*** Opening of PASSAGE TO READ ***
All significant intercompany balances and transactions have been eliminated in
the condensed consolidated financial statements of Plaza Holding.
The accompanying condensed financial statements have been prepared by Plaza
Funding, Plaza Holding and Plaza Associates without audit. In the opinion of
Plaza Funding, Plaza Holding and Plaza Associates, all adjustments, consisting
of only normal recurring adjustments, necessary to present fairly the financial
position, the results of operations and cash flows for the periods presented,
have been made. Certain prior year amounts have been reclassified to conform
with the current period presentation.
The accompanying condensed financial statements have been prepared by Plaza
Funding, Plaza Holding and Plaza Associates pursuant to the rules and
regulations of the Securities and Exchange Commission. Accordingly, certain
information and note disclosures normally included in financial statements
prepared in conformity with generally accepted accounting principles have been
condensed or omitted. These condensed financial statements should be read in
conjunction with the financial statements and notes thereto included in Plaza
Funding's, Plaza Holding's and Plaza Associates' Annual Report on Form 10-K for
the year ended December 31, 1994 filed with the Securities and Exchange
Commission.
The casino industry in Atlantic City is seasonal in nature; therefore, results
of operations for the nine months ended September 30, 1995 are not necessarily
indicative of the operating results for a full year.
8
<PAGE>
TRUMP PLAZA FUNDING, INC., TRUMP PLAZA HOLDING ASSOCIATES AND
TRUMP PLAZA ASSOCIATES
NOTES TO CONDENSED FINANCIAL STATEMENTS
(UNAUDITED)
*** Close of PASSAGE TO READ ***
*** Opening of EXCERPTED DATA ***
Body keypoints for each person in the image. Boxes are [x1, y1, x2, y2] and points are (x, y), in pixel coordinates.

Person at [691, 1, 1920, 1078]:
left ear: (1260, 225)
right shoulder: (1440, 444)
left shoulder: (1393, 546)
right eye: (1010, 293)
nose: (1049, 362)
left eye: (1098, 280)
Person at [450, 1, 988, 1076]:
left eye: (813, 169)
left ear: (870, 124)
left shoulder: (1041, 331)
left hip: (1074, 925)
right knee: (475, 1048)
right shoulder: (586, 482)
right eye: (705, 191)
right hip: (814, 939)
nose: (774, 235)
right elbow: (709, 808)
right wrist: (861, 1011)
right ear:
*** Close of EXCERPTED DATA ***
Write out, word for word, the part of the passage on the condensed financial statements above from "The casino industry" up to and including "(UNAUDITED)".

• COMPLETED TASK:
The casino industry in Atlantic City is seasonal in nature; therefore, results
of operations for the nine months ended September 30, 1995 are not necessarily
indicative of the operating results for a full year.
8
<PAGE>
TRUMP PLAZA FUNDING, INC., TRUMP PLAZA HOLDING ASSOCIATES AND
TRUMP PLAZA ASSOCIATES
NOTES TO CONDENSED FINANCIAL STATEMENTS
(UNAUDITED)